Pastor's Spiritual Reflections

Church of the Holy Name  
 

By Fr. Leo Schneider (07/29/2007)


 

Dear People of Holy Name,

 

What father among you would hand his son a snake when he asks for a fish?” (Lk 11:11)

 

Jesus often relies on our sense of common sense to teach us the ways of the Christian heart. What father would hand the son a snake? None in his right mind! What person wouldn’t help a persistent neighbor with a legitimate need for a scrap of bread? We don’t have to dig to deep to know what is the right and good thing to do in most situations.

 

What can be difficult for some people is when emotions enter in and override a common sense of ethics. I recently heard the story of a woman who owned a flower shop and was providing flowers for a friends wedding. After keeping the flowers in her van too long they wilted and she had to replace them with fresh ones. Though the bride and groom only received one set of flowers, she charged them an extra thousand dollars to cover both and said she wasn’t going to leave until she got her money.

 

Needless to say an unpleasant situation arose, where the groom paid half the extra charge to simply get her on her way. The transaction also left the flower girl with one less friendship.

 

As I heard that story I asked myself, how can emotions over-rule a common sense of what is fair? Perhaps she was desperate and her business couldn’t sustain her error, but even so, shouldn’t she take responsibility for her own mistake?

 

So perhaps common sense isn’t so common. The gospel always brings us back, as we consider what it must be like for the other person knowing that, like Jesus, the world isn’t all about me, but us. Jesus died for what common sense should have been able to teach us. If we look honestly at our hearts we know what is truly good and not good. Unfortunately we can let denials of truth build up in us because of our own fears and pain, and we can come to rationalize and justify a justice that isn’t real, like the woman with the flower shop.

 

I believe it is here that prayer will keep us on course. In our Gospel today the teaching of the Our Father comes first.
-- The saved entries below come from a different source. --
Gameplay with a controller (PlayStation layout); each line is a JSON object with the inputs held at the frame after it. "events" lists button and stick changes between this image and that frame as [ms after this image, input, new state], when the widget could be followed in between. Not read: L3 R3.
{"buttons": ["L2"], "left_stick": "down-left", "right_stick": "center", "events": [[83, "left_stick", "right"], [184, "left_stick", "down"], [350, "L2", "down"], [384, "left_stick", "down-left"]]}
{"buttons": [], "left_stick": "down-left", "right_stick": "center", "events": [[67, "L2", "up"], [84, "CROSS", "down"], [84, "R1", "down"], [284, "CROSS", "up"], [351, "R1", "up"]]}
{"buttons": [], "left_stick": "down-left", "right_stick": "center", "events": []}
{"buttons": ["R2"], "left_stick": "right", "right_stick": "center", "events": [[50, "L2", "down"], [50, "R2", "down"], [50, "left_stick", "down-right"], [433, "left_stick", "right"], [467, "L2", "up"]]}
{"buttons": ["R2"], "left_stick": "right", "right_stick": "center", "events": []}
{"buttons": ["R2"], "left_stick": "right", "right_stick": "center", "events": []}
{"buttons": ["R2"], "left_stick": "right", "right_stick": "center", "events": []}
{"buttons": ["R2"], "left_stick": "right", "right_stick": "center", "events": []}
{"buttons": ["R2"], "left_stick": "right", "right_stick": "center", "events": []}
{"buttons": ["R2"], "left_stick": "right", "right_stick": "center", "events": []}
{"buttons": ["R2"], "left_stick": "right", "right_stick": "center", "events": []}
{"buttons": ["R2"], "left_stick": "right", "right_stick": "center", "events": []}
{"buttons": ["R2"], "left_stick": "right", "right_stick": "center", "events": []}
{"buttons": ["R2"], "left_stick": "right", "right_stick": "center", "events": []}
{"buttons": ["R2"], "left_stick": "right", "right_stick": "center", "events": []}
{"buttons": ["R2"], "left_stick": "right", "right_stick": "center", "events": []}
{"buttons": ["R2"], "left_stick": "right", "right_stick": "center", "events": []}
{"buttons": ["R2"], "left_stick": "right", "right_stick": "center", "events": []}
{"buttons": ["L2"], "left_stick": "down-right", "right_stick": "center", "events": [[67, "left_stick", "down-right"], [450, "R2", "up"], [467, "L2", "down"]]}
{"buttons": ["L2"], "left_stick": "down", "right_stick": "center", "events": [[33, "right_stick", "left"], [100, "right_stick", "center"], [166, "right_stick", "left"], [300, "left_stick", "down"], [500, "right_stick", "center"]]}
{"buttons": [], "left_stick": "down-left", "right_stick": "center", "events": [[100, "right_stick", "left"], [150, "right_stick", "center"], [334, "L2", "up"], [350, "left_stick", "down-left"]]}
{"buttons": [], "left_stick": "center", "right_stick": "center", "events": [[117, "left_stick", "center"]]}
When we take time to acknowledge a higher power in our lives that we are to serve, we see ourselves as part of something bigger, and can be open to the grace that allows us to make good decisions that reflect our faith in God’s truth and justice.

 

Praying and living in a way that will desire that the Father’s will be done, will make us critique our own will, in a way that will allow for common sense to enter our everyday decisions. It is the common sense that will in turn inform us if our religious thinking is on track and will help us stay on the right course.

 

Let us pray for the gift of God’s spirit in our lives that we may know God’s will and have a “common sense” in all things of what God’s will would be. May the Lord bless us in his Spirit!